Entries from a dataset:
——————————
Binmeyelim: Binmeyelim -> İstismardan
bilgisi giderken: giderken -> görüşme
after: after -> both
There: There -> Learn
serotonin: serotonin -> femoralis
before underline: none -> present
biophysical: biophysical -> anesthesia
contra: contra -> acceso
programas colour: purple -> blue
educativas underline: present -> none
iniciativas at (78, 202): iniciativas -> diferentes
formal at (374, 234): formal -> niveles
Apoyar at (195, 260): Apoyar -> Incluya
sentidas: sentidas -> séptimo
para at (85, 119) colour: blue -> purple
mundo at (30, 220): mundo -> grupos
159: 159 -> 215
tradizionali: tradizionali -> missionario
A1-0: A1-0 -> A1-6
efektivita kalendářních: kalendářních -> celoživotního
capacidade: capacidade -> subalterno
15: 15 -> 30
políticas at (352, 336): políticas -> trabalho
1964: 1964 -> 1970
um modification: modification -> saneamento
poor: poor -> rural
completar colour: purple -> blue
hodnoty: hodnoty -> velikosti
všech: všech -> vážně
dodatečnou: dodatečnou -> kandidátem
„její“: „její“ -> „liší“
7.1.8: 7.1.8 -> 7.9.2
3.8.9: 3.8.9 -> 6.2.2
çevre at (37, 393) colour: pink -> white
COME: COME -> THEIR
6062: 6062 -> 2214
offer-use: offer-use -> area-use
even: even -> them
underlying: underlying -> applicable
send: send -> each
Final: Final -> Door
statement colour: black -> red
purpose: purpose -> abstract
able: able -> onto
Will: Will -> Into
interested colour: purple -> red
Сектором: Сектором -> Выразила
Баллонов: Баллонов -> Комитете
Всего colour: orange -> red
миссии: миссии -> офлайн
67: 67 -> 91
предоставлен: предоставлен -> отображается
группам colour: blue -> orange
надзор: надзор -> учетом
——————————
→ WORK REQUIRED:
Rewrite the entries from the start through the line with "underlying: underlying -> applicable", renaming "underline" to "underscore" and changing nothing else. Give only those lines.

→ CORRECT OUTPUT:
Binmeyelim: Binmeyelim -> İstismardan
bilgisi giderken: giderken -> görüşme
after: after -> both
There: There -> Learn
serotonin: serotonin -> femoralis
before underscore: none -> present
biophysical: biophysical -> anesthesia
contra: contra -> acceso
programas colour: purple -> blue
educativas underscore: present -> none
iniciativas at (78, 202): iniciativas -> diferentes
formal at (374, 234): formal -> niveles
Apoyar at (195, 260): Apoyar -> Incluya
sentidas: sentidas -> séptimo
para at (85, 119) colour: blue -> purple
mundo at (30, 220): mundo -> grupos
159: 159 -> 215
tradizionali: tradizionali -> missionario
A1-0: A1-0 -> A1-6
efektivita kalendářních: kalendářních -> celoživotního
capacidade: capacidade -> subalterno
15: 15 -> 30
políticas at (352, 336): políticas -> trabalho
1964: 1964 -> 1970
um modification: modification -> saneamento
poor: poor -> rural
completar colour: purple -> blue
hodnoty: hodnoty -> velikosti
všech: všech -> vážně
dodatečnou: dodatečnou -> kandidátem
„její“: „její“ -> „liší“
7.1.8: 7.1.8 -> 7.9.2
3.8.9: 3.8.9 -> 6.2.2
çevre at (37, 393) colour: pink -> white
COME: COME -> THEIR
6062: 6062 -> 2214
offer-use: offer-use -> area-use
even: even -> them
underlying: underlying -> applicable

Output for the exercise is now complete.